SOURCE MATERIAL:
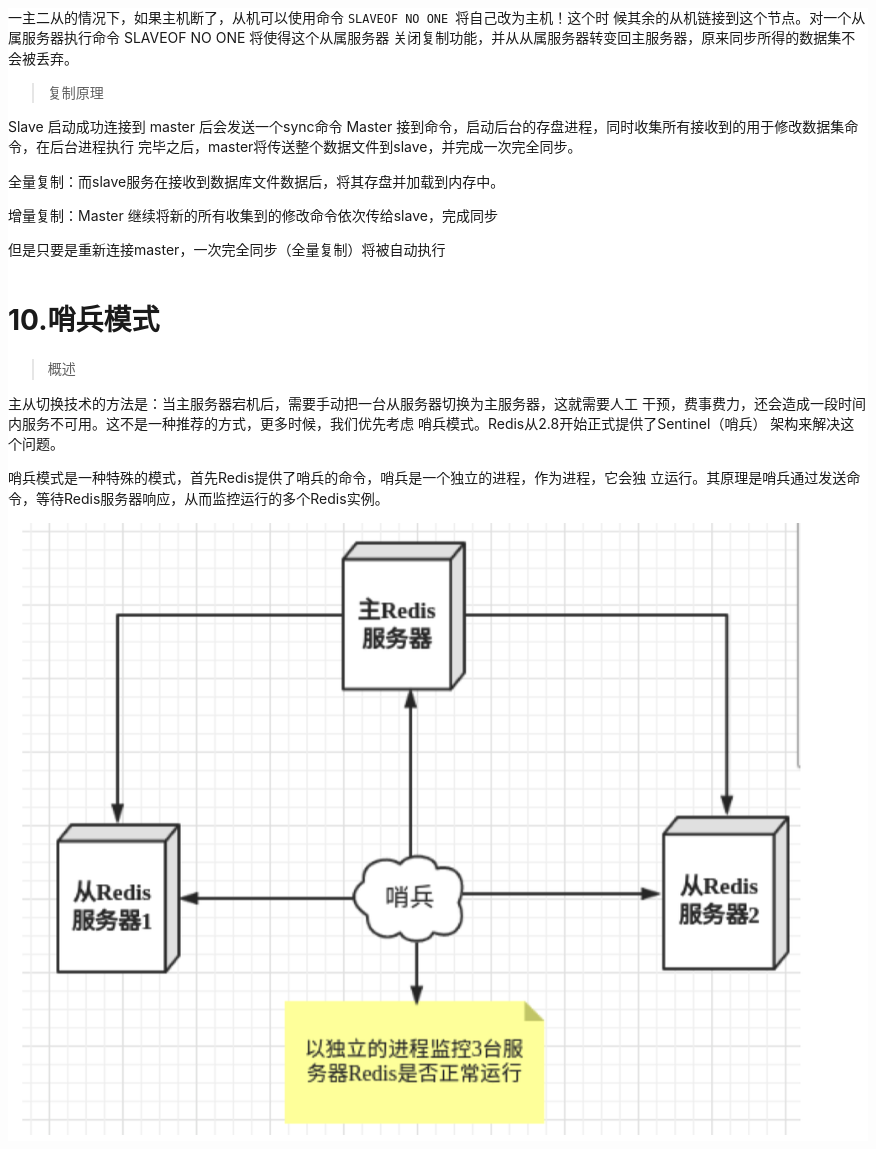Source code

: 一主二从的情况下，如果主机断了，从机可以使用命令 `SLAVEOF NO ONE `将自己改为主机！这个时 候其余的从机链接到这个节点。对一个从属服务器执行命令 SLAVEOF NO ONE 将使得这个从属服务器 关闭复制功能，并从从属服务器转变回主服务器，原来同步所得的数据集不会被丢弃。

> 复制原理

Slave 启动成功连接到 master 后会发送一个sync命令 Master 接到命令，启动后台的存盘进程，同时收集所有接收到的用于修改数据集命令，在后台进程执行 完毕之后，master将传送整个数据文件到slave，并完成一次完全同步。

全量复制：而slave服务在接收到数据库文件数据后，将其存盘并加载到内存中。

增量复制：Master 继续将新的所有收集到的修改命令依次传给slave，完成同步 

但是只要是重新连接master，一次完全同步（全量复制）将被自动执行

# 10.哨兵模式

> 概述

主从切换技术的方法是：当主服务器宕机后，需要手动把一台从服务器切换为主服务器，这就需要人工 干预，费事费力，还会造成一段时间内服务不可用。这不是一种推荐的方式，更多时候，我们优先考虑 哨兵模式。Redis从2.8开始正式提供了Sentinel（哨兵） 架构来解决这个问题。

哨兵模式是一种特殊的模式，首先Redis提供了哨兵的命令，哨兵是一个独立的进程，作为进程，它会独 立运行。其原理是哨兵通过发送命令，等待Redis服务器响应，从而监控运行的多个Redis实例。

![image-20211006183047100](Redis.assets/image-20211006183047100.png)
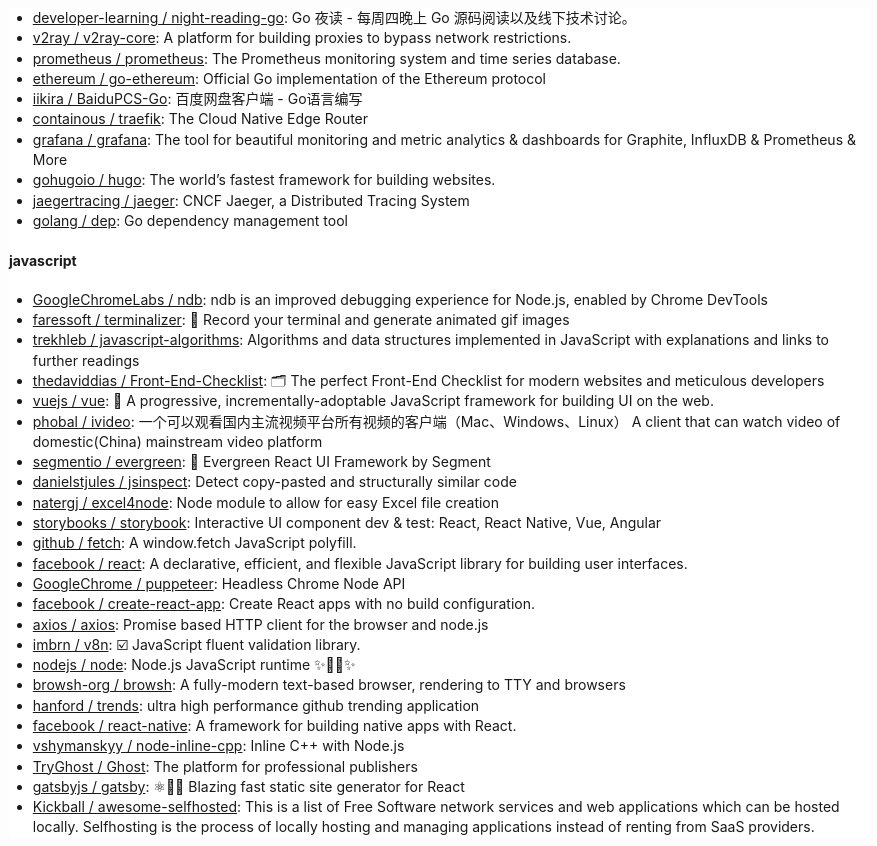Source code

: * [developer-learning / night-reading-go](https://github.com/developer-learning/night-reading-go): Go 夜读 - 每周四晚上 Go 源码阅读以及线下技术讨论。
* [v2ray / v2ray-core](https://github.com/v2ray/v2ray-core): A platform for building proxies to bypass network restrictions.
* [prometheus / prometheus](https://github.com/prometheus/prometheus): The Prometheus monitoring system and time series database.
* [ethereum / go-ethereum](https://github.com/ethereum/go-ethereum): Official Go implementation of the Ethereum protocol
* [iikira / BaiduPCS-Go](https://github.com/iikira/BaiduPCS-Go): 百度网盘客户端 - Go语言编写
* [containous / traefik](https://github.com/containous/traefik): The Cloud Native Edge Router
* [grafana / grafana](https://github.com/grafana/grafana): The tool for beautiful monitoring and metric analytics & dashboards for Graphite, InfluxDB & Prometheus & More
* [gohugoio / hugo](https://github.com/gohugoio/hugo): The world’s fastest framework for building websites.
* [jaegertracing / jaeger](https://github.com/jaegertracing/jaeger): CNCF Jaeger, a Distributed Tracing System
* [golang / dep](https://github.com/golang/dep): Go dependency management tool

#### javascript
* [GoogleChromeLabs / ndb](https://github.com/GoogleChromeLabs/ndb): ndb is an improved debugging experience for Node.js, enabled by Chrome DevTools
* [faressoft / terminalizer](https://github.com/faressoft/terminalizer): 🦄 Record your terminal and generate animated gif images
* [trekhleb / javascript-algorithms](https://github.com/trekhleb/javascript-algorithms): Algorithms and data structures implemented in JavaScript with explanations and links to further readings
* [thedaviddias / Front-End-Checklist](https://github.com/thedaviddias/Front-End-Checklist): 🗂 The perfect Front-End Checklist for modern websites and meticulous developers
* [vuejs / vue](https://github.com/vuejs/vue): 🖖 A progressive, incrementally-adoptable JavaScript framework for building UI on the web.
* [phobal / ivideo](https://github.com/phobal/ivideo): 一个可以观看国内主流视频平台所有视频的客户端（Mac、Windows、Linux） A client that can watch video of domestic(China) mainstream video platform
* [segmentio / evergreen](https://github.com/segmentio/evergreen): 🌲 Evergreen React UI Framework by Segment
* [danielstjules / jsinspect](https://github.com/danielstjules/jsinspect): Detect copy-pasted and structurally similar code
* [natergj / excel4node](https://github.com/natergj/excel4node): Node module to allow for easy Excel file creation
* [storybooks / storybook](https://github.com/storybooks/storybook): Interactive UI component dev & test: React, React Native, Vue, Angular
* [github / fetch](https://github.com/github/fetch): A window.fetch JavaScript polyfill.
* [facebook / react](https://github.com/facebook/react): A declarative, efficient, and flexible JavaScript library for building user interfaces.
* [GoogleChrome / puppeteer](https://github.com/GoogleChrome/puppeteer): Headless Chrome Node API
* [facebook / create-react-app](https://github.com/facebook/create-react-app): Create React apps with no build configuration.
* [axios / axios](https://github.com/axios/axios): Promise based HTTP client for the browser and node.js
* [imbrn / v8n](https://github.com/imbrn/v8n): ☑️ JavaScript fluent validation library.
* [nodejs / node](https://github.com/nodejs/node): Node.js JavaScript runtime ✨🐢🚀✨
* [browsh-org / browsh](https://github.com/browsh-org/browsh): A fully-modern text-based browser, rendering to TTY and browsers
* [hanford / trends](https://github.com/hanford/trends): ultra high performance github trending application
* [facebook / react-native](https://github.com/facebook/react-native): A framework for building native apps with React.
* [vshymanskyy / node-inline-cpp](https://github.com/vshymanskyy/node-inline-cpp): Inline C++ with Node.js
* [TryGhost / Ghost](https://github.com/TryGhost/Ghost): The platform for professional publishers
* [gatsbyjs / gatsby](https://github.com/gatsbyjs/gatsby): ⚛️📄🚀 Blazing fast static site generator for React
* [Kickball / awesome-selfhosted](https://github.com/Kickball/awesome-selfhosted): This is a list of Free Software network services and web applications which can be hosted locally. Selfhosting is the process of locally hosting and managing applications instead of renting from SaaS providers.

PROBLEM REQUIREMENTS: Everything from the line with "JavaScript runtime ✨🐢🚀✨" through the line with "TTY and browsers" should be written out exactly as it appears above, end lines included, and nothing outside that range.

YOUR RESPONSE:
* [nodejs / node](https://github.com/nodejs/node): Node.js JavaScript runtime ✨🐢🚀✨
* [browsh-org / browsh](https://github.com/browsh-org/browsh): A fully-modern text-based browser, rendering to TTY and browsers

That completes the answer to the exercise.